Almost Free: Self-concordance in Natural Exponential Families and an Application to Bandits
- URL: http://arxiv.org/abs/2410.01112v1
- Date: Tue, 1 Oct 2024 22:42:19 GMT
- Title: Almost Free: Self-concordance in Natural Exponential Families and an Application to Bandits
- Authors: Shuai Liu, Alex Ayoub, Flore Sentenac, Xiaoqi Tan, Csaba Szepesvári,
- Abstract summary: We show that optimistic algorithms for generalized linear bandits enjoy regret bounds that are both second-order and free of an exponential dependence on the bound of the problem parameter in the leading term.
Ours is the first regret bound for generalized linear bandits with subexponential tails, broadening the class of problems to include Poisson, exponential and gamma bandits.

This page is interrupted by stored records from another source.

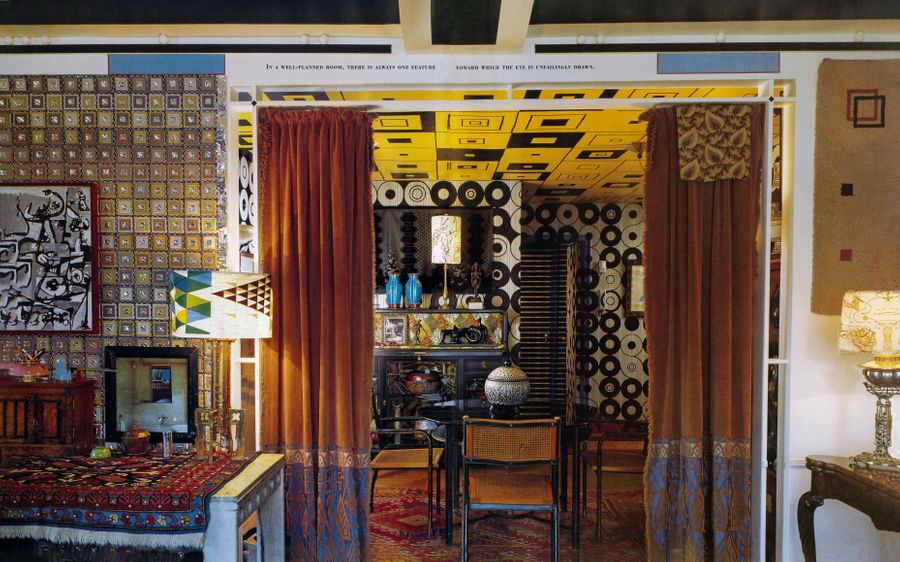
The image size is (900, 562). What are the coordinates of `wood table` in the screenshot? It's located at (866, 494), (267, 489).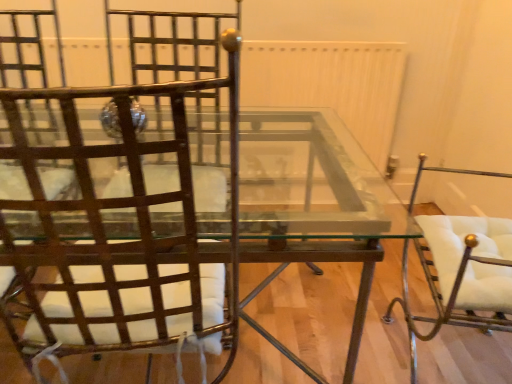
Question: Is white leather chair at right, which is counted as the first chair, starting from the right, facing away from clear glass table at center?

Choices:
 (A) no
 (B) yes

Answer: (A)

Question: Is white leather chair at right, which is counted as the second chair, starting from the left, at the left side of clear glass table at center?

Choices:
 (A) no
 (B) yes

Answer: (A)

Question: Does white leather chair at right, which is counted as the second chair, starting from the left, have a lesser height compared to clear glass table at center?

Choices:
 (A) yes
 (B) no

Answer: (B)

Question: Is white leather chair at right, which is counted as the second chair, starting from the left, bigger than clear glass table at center?

Choices:
 (A) no
 (B) yes

Answer: (A)

Question: Is white leather chair at right, which is counted as the second chair, starting from the left, aimed at clear glass table at center?

Choices:
 (A) yes
 (B) no

Answer: (B)

Question: Does white leather chair at right, which is counted as the second chair, starting from the left, have a lesser width compared to clear glass table at center?

Choices:
 (A) no
 (B) yes

Answer: (B)

Question: Considering the relative positions of metallic brown chair at left, acting as the second chair starting from the right, and white leather chair at right, which is counted as the first chair, starting from the right, in the image provided, is metallic brown chair at left, acting as the second chair starting from the right, to the right of white leather chair at right, which is counted as the first chair, starting from the right, from the viewer's perspective?

Choices:
 (A) yes
 (B) no

Answer: (B)

Question: Can you confirm if metallic brown chair at left, marked as the 1th chair in a left-to-right arrangement, is positioned to the left of white leather chair at right, which is counted as the first chair, starting from the right?

Choices:
 (A) yes
 (B) no

Answer: (A)

Question: Is metallic brown chair at left, marked as the 1th chair in a left-to-right arrangement, bigger than white leather chair at right, which is counted as the first chair, starting from the right?

Choices:
 (A) yes
 (B) no

Answer: (A)

Question: Is metallic brown chair at left, acting as the second chair starting from the right, positioned behind white leather chair at right, which is counted as the second chair, starting from the left?

Choices:
 (A) no
 (B) yes

Answer: (A)

Question: Can you confirm if metallic brown chair at left, marked as the 1th chair in a left-to-right arrangement, is thinner than white leather chair at right, which is counted as the first chair, starting from the right?

Choices:
 (A) no
 (B) yes

Answer: (A)

Question: Is metallic brown chair at left, marked as the 1th chair in a left-to-right arrangement, directly adjacent to white leather chair at right, which is counted as the second chair, starting from the left?

Choices:
 (A) yes
 (B) no

Answer: (B)

Question: Does white leather chair at right, which is counted as the second chair, starting from the left, have a greater height compared to metallic brown chair at left, acting as the second chair starting from the right?

Choices:
 (A) yes
 (B) no

Answer: (A)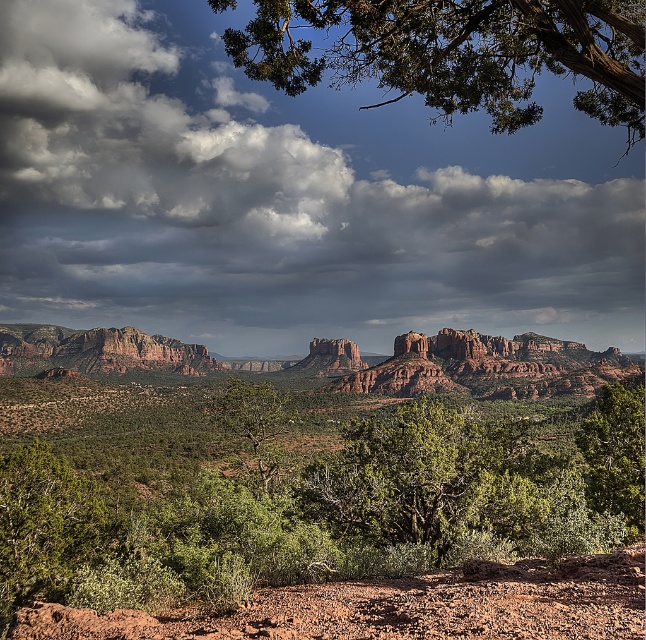
Between green leafy tree at upper center and rustic sandstone mountain at left, which one is positioned higher?

Positioned higher is green leafy tree at upper center.

Based on the photo, is green leafy tree at upper center to the right of rustic sandstone mountain at left from the viewer's perspective?

Indeed, green leafy tree at upper center is positioned on the right side of rustic sandstone mountain at left.

At what (x,y) coordinates should I click in order to perform the action: click on green leafy tree at upper center. Please return your answer as a coordinate pair (x, y). This screenshot has width=646, height=640. Looking at the image, I should click on (455, 52).

Find the location of a particular element. cloudy sky at upper center is located at coordinates (289, 196).

Is point (253, 104) closer to camera compared to point (76, 353)?

No, (253, 104) is further to viewer.

Image resolution: width=646 pixels, height=640 pixels. I want to click on cloudy sky at upper center, so click(289, 196).

Is green leafy shrubs at center shorter than green leafy tree at center?

In fact, green leafy shrubs at center may be taller than green leafy tree at center.

Which is behind, point (479, 576) or point (256, 444)?

Point (256, 444)

The image size is (646, 640). In order to click on green leafy shrubs at center in this screenshot , I will do `click(306, 513)`.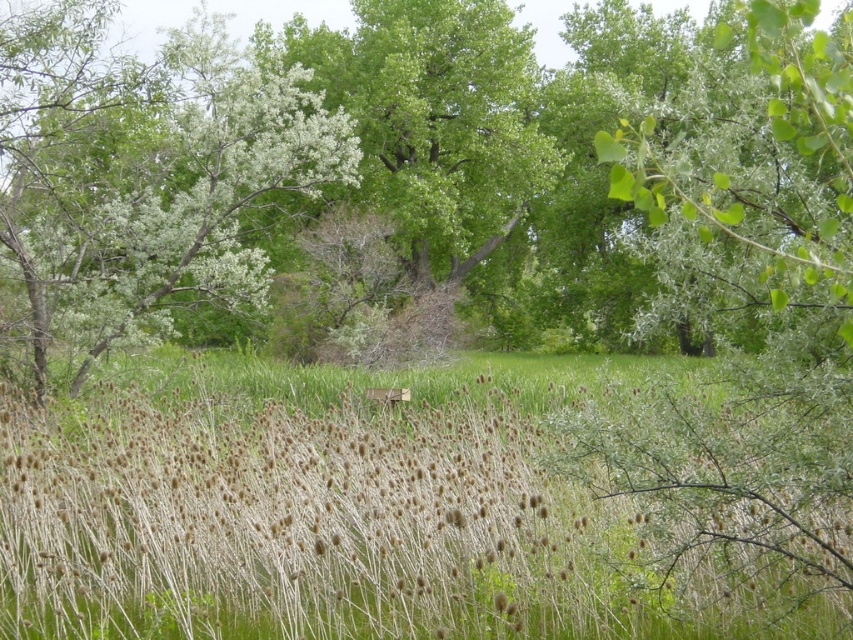
You are standing in the natural landscape and want to place a small flag at each of the two points labeled point (x=79, y=403) and point (x=221, y=230). Which point will have its flag closer to your eyes?

Point (x=79, y=403) is closer to the camera than point (x=221, y=230), so the flag placed at point (x=79, y=403) will be closer to your eyes.

You are an environmental scientist assessing the biodiversity of this landscape. You observe the green leafy tree at upper left and the green leafy tree at center. Which tree would you expect to provide more vertical space for birds to nest, and why?

The green leafy tree at upper left provides more vertical space for birds to nest because it has a greater height compared to the green leafy tree at center.

You are standing in the natural landscape and want to take a photo of both the green leafy tree at upper left and the green leafy tree at center. Which tree should you adjust your camera angle upwards to include in the frame?

You should adjust your camera angle upwards to include the green leafy tree at upper left because it is positioned above the green leafy tree at center.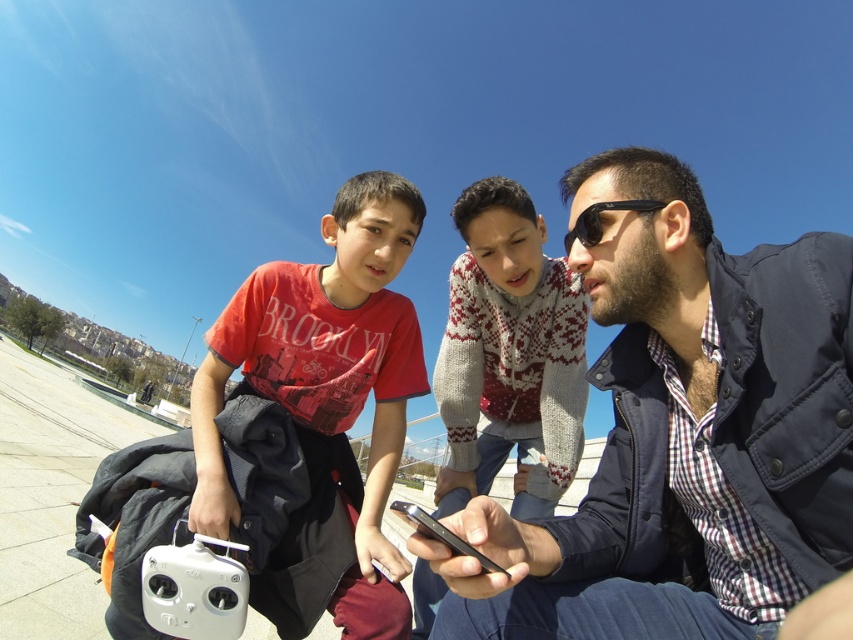
Does matte red t-shirt at center appear over black matte smartphone at center?

Correct, matte red t-shirt at center is located above black matte smartphone at center.

What do you see at coordinates (328, 378) in the screenshot?
I see `matte red t-shirt at center` at bounding box center [328, 378].

Is point (364, 200) behind point (492, 564)?

Yes, it is.

Locate an element on the screen. Image resolution: width=853 pixels, height=640 pixels. matte red t-shirt at center is located at coordinates (328, 378).

Which is behind, point (602, 573) or point (432, 520)?

Point (602, 573)

Which is below, dark blue jacket at center or black matte smartphone at center?

black matte smartphone at center

Which is behind, point (712, 579) or point (401, 513)?

Positioned behind is point (712, 579).

Find the location of `dark blue jacket at center`. dark blue jacket at center is located at coordinates (683, 435).

Looking at this image, does dark blue jacket at center have a lesser width compared to knitted sweater at center?

No.

Consider the image. Can you confirm if dark blue jacket at center is wider than knitted sweater at center?

Indeed, dark blue jacket at center has a greater width compared to knitted sweater at center.

Who is more forward, (573, 252) or (460, 461)?

Point (573, 252)

This screenshot has width=853, height=640. I want to click on dark blue jacket at center, so click(683, 435).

- Score: 32.10916558109406
- License: http://creativecommons.org/licenses/by/4.0/
- Abstract: We prove that single-parameter natural exponential families with subexponential tails are self-concordant with polynomial-sized parameters. For subgaussian natural exponential families we establish an exact characterization of the growth rate of the self-concordance parameter. Applying these findings to bandits allows us to fill gaps in the literature: We show that optimistic algorithms for generalized linear bandits enjoy regret bounds that are both second-order (scale with the variance of the optimal arm's reward distribution) and free of an exponential dependence on the bound of the problem parameter in the leading term. To the best of our knowledge, ours is the first regret bound for generalized linear bandits with subexponential tails, broadening the class of problems to include Poisson, exponential and gamma bandits.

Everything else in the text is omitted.